# Consigne
Recopiez sans aucune modification le passage de l'article sur le Festival de Sablé qui va de « Le Festival de » à « Negri, Thomas Dolié). ».

# Page
━━━
La Revue du Spectacle, le magazine des arts de la scène et du spectacle vivant. Infos théâtre, chanson, café-théâtre, cirque, arts de la rue, agenda, CD, etc.



Augmenter la taille du texte
Diminuer la taille du texte
Partager
Concerts

Folies baroques et éléments déchaînés pour les 40 ans du Festival de Sablé

La 40e édition anniversaire du Festival de Sablé s'est follement fêtée avec de nombreux événements inédits placés sous le signe du spectaculaire et de l'extravagance baroques. Avec de surcroît une programmation musicale vouée aux catastrophes des éléments, séismes naturels ou déchaînements divins et autres miracles de magicien(ne)s, la manifestation a su encore séduire un très large public.



Grand Bal, Cie de Danse l'Éventail - Folie Françoise © Festival de Sablé.
Grand Bal, Cie de Danse l'Éventail - Folie Françoise © Festival de Sablé.
Le Festival de Sablé a été un des premiers à mettre à l'honneur les délices de l'univers baroque. Quatre décades consacrées à la connaissance et à la transmission des prestiges de ce monde de féeries, c'est une histoire déjà longue dédiée aussi à la création et à la formation - avec des académies réputées de danse et de musique pour les jeunes talents.

Ces derniers ont été également bien représentés cette année avec le claveciniste Justin Taylor, les chanteurs Eugénie Lefebvre (primée au Concours Corneille des voix) et Paul-Antoine Bénos-Djian (ancien élève à Sablé), entre autres. Pour la création, le grand opéra à machines a particulièrement brillé avec la production de "Rinaldo" de Haendel grâce aux monstres articulés de Claire Dancoisne et aux musiciens du Caravansérail, accompagnés par un plateau vocal somptueux (P.A. Bénos-Djian, Lucile Richardot, Emmanuelle de Negri, Thomas Dolié).

Les concerts n'ont pas été en reste avec l'évocation des forces naturelles (destructrices ou consolatrices) en vogue dans ce cosmos baroque grâce à des artistes tels que ceux de L'Arpeggiata ("Mediterraneo"), du Consort ("Tourbillons"), du Poème Harmonique ("Il Terremoto") ou encore de l'Ensemble Les Surprises ("Les Éléments"), entre nombreux autres rendez-vous indispensables.
━━━
# Données fournies
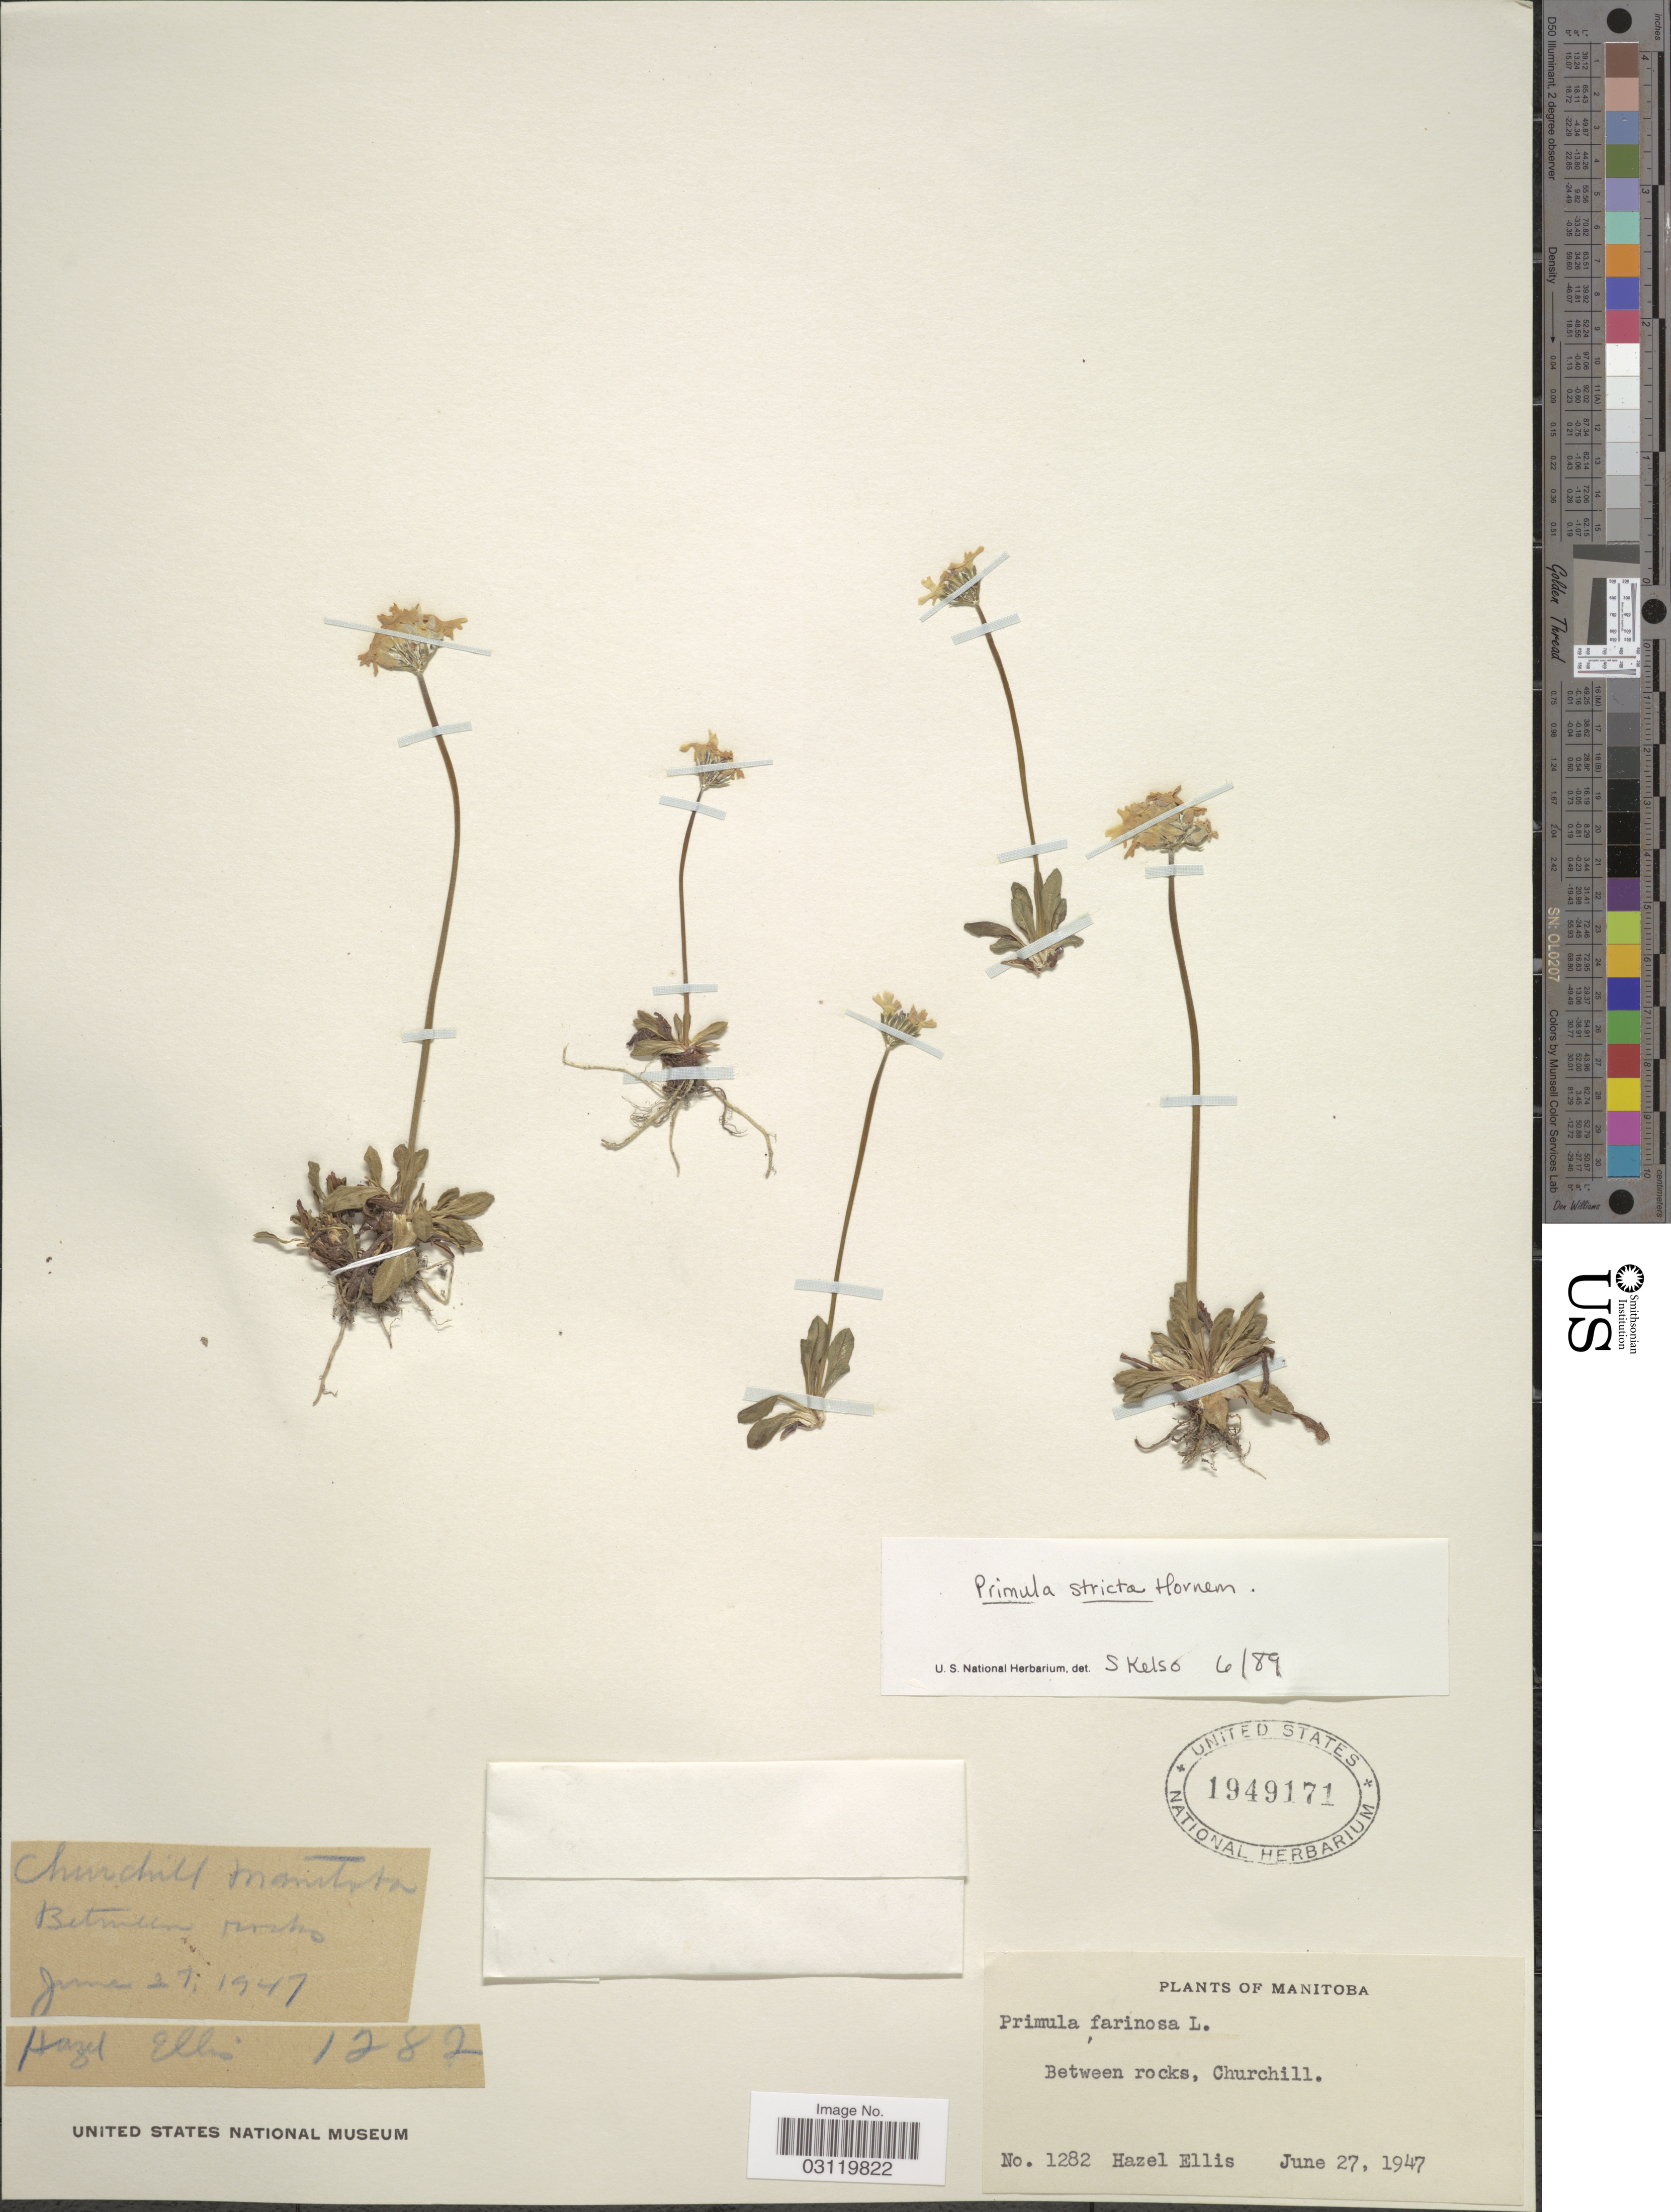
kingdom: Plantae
━━━
# Corrigé
Le Festival de Sablé a été un des premiers à mettre à l'honneur les délices de l'univers baroque. Quatre décades consacrées à la connaissance et à la transmission des prestiges de ce monde de féeries, c'est une histoire déjà longue dédiée aussi à la création et à la formation - avec des académies réputées de danse et de musique pour les jeunes talents.

Ces derniers ont été également bien représentés cette année avec le claveciniste Justin Taylor, les chanteurs Eugénie Lefebvre (primée au Concours Corneille des voix) et Paul-Antoine Bénos-Djian (ancien élève à Sablé), entre autres. Pour la création, le grand opéra à machines a particulièrement brillé avec la production de "Rinaldo" de Haendel grâce aux monstres articulés de Claire Dancoisne et aux musiciens du Caravansérail, accompagnés par un plateau vocal somptueux (P.A. Bénos-Djian, Lucile Richardot, Emmanuelle de Negri, Thomas Dolié).